"""

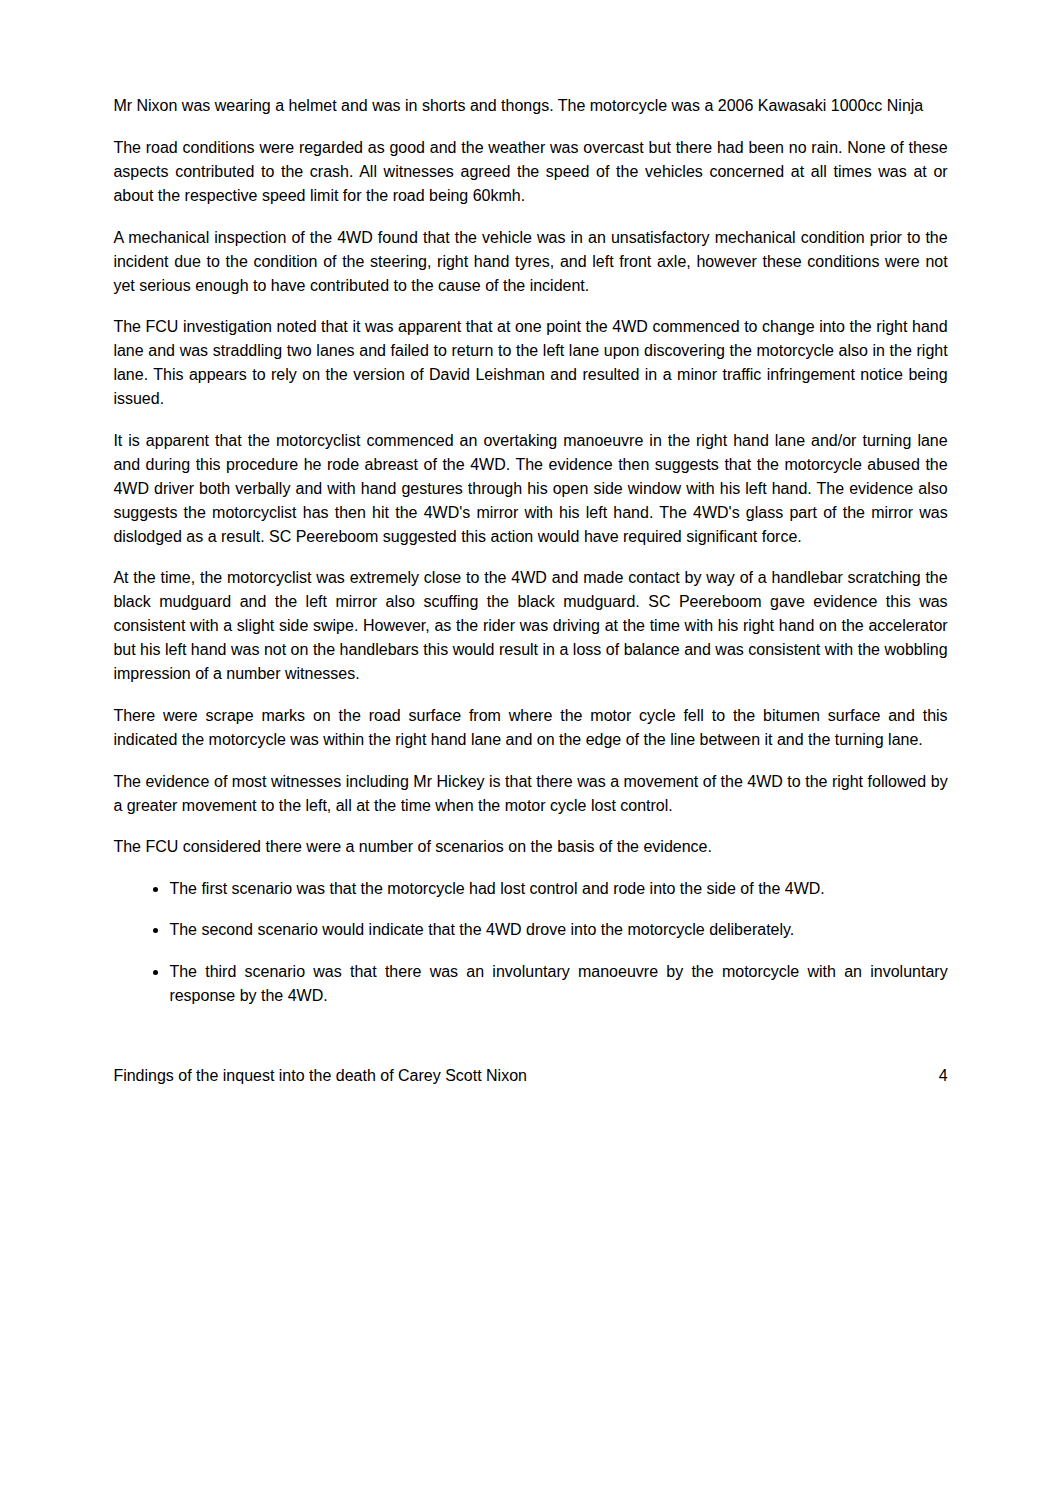Mr Nixon was wearing a helmet and was in shorts and thongs. The motorcycle was a 2006 Kawasaki 1000cc Ninja
The road conditions were regarded as good and the weather was overcast but there had been no rain. None of these aspects contributed to the crash. All witnesses agreed the speed of the vehicles concerned at all times was at or about the respective speed limit for the road being 60kmh.
A mechanical inspection of the 4WD found that the vehicle was in an unsatisfactory mechanical condition prior to the incident due to the condition of the steering, right hand tyres, and left front axle, however these conditions were not yet serious enough to have contributed to the cause of the incident.
The FCU investigation noted that it was apparent that at one point the 4WD commenced to change into the right hand lane and was straddling two lanes and failed to return to the left lane upon discovering the motorcycle also in the right lane. This appears to rely on the version of David Leishman and resulted in a minor traffic infringement notice being issued.
It is apparent that the motorcyclist commenced an overtaking manoeuvre in the right hand lane and/or turning lane and during this procedure he rode abreast of the 4WD. The evidence then suggests that the motorcycle abused the 4WD driver both verbally and with hand gestures through his open side window with his left hand. The evidence also suggests the motorcyclist has then hit the 4WD's mirror with his left hand. The 4WD's glass part of the mirror was dislodged as a result. SC Peereboom suggested this action would have required significant force.
At the time, the motorcyclist was extremely close to the 4WD and made contact by way of a handlebar scratching the black mudguard and the left mirror also scuffing the black mudguard. SC Peereboom gave evidence this was consistent with a slight side swipe. However, as the rider was driving at the time with his right hand on the accelerator but his left hand was not on the handlebars this would result in a loss of balance and was consistent with the wobbling impression of a number witnesses.
There were scrape marks on the road surface from where the motor cycle fell to the bitumen surface and this indicated the motorcycle was within the right hand lane and on the edge of the line between it and the turning lane.
The evidence of most witnesses including Mr Hickey is that there was a movement of the 4WD to the right followed by a greater movement to the left, all at the time when the motor cycle lost control.
The FCU considered there were a number of scenarios on the basis of the evidence.
The first scenario was that the motorcycle had lost control and rode into the side of the 4WD.
The second scenario would indicate that the 4WD drove into the motorcycle deliberately.
The third scenario was that there was an involuntary manoeuvre by the motorcycle with an involuntary response by the 4WD.
Findings of the inquest into the death of Carey Scott Nixon 4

"""

[Work required] Repeat precisely the lines of the data starting at the one containing "There were scrape", last line included.

[Answer section]
There were scrape marks on the road surface from where the motor cycle fell to the bitumen surface and this indicated the motorcycle was within the right hand lane and on the edge of the line between it and the turning lane.
The evidence of most witnesses including Mr Hickey is that there was a movement of the 4WD to the right followed by a greater movement to the left, all at the time when the motor cycle lost control.
The FCU considered there were a number of scenarios on the basis of the evidence.
The first scenario was that the motorcycle had lost control and rode into the side of the 4WD.
The second scenario would indicate that the 4WD drove into the motorcycle deliberately.
The third scenario was that there was an involuntary manoeuvre by the motorcycle with an involuntary response by the 4WD.
Findings of the inquest into the death of Carey Scott Nixon 4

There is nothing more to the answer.